All’inizio del 1719 rimase ucciso, in circostanze mai chiarite, uno dei “minolli”. Fu trovato al mattino che galleggiava esanime sulle acque del porto. Iniziò subito una rissa gigantesca tra “minolli” e “camalli”, che si protrasse sino a sera. A un certo punto, dall’alto della Lanterna qualcuno scagliò in mezzo ai litiganti una botticella piena di vino che si sfasciò con un gran botto sull’acciottolato della “calata” portuale.

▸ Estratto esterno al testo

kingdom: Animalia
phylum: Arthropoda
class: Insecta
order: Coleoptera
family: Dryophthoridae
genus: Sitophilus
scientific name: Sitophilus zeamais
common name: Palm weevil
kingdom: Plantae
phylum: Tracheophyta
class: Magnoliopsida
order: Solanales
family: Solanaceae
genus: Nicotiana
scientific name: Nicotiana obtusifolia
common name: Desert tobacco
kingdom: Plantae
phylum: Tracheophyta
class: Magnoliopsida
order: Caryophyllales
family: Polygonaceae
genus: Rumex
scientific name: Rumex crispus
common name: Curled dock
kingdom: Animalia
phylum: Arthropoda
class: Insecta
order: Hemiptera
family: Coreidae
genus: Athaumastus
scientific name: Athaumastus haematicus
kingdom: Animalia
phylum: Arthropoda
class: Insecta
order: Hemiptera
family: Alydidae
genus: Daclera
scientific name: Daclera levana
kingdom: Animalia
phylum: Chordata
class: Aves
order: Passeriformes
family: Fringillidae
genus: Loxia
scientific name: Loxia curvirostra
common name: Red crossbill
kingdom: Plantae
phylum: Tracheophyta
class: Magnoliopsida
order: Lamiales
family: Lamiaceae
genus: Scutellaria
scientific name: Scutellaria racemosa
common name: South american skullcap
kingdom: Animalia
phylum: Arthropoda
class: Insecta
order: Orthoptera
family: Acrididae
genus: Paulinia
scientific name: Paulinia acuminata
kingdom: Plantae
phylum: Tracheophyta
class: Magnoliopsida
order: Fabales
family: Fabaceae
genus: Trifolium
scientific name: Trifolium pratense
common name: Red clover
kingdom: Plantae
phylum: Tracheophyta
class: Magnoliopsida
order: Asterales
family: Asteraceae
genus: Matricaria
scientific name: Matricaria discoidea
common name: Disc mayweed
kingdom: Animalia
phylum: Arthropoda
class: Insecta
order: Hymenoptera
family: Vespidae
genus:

Per fortuna non ferì nessuno, ma il gesto contribuì a calmare i contendenti.
Furono chiamati i Priori delle due Parrocchie, che si riunirono con un Capitano del Popolo, con un notaio e i capi delle due compagnie per trovare una soluzione. Fecero intervenire un certo Oberto, un costruttore di opere murarie che si era occupato della riparazione dei bastioni della Lanterna. Aveva un progetto per staccare il dipinto dalla nicchia dove si trovava. C’era da sedare il forte contrasto tra le due Parrocchie, tanto che dovette intervenire energicamente il Vescovo di Genova.
Tra il maggio e il giugno del medesimo anno, il dipinto del Cristo, conglobato in un masso largo 95 centimetri, alto 140 e spesso 95 centimetri, del peso di 7 quintali, fu finalmente staccato dall’edicola della Lanterna.
Fu deciso che dodici “camalli” avrebbero trasportato in processione il masso sino alla chiesa di San Martino in Sampierdarena, così come aveva stabilito l’arbitrato del Vescovo di Genova. Il contrasto tra le due Parrocchie, mai sopito, impedì i festeggiamenti ancora per un anno, festeggiamenti che comunque esclusero per sempre le tradizionali processioni delle due compagnie portuali. Nel 1799, perdurando i contrasti e gli screzi, in una sorta di atto sanatorio, il masso con il dipinto venne trasferito nella Chiesa di S.Maria della Cella a Sampierdarena, dove si trova tutt’ora e da dove viene portato ogni anno in processione da coloro che sostengono che la Lanterna è di Sampierdarena e non di Genova.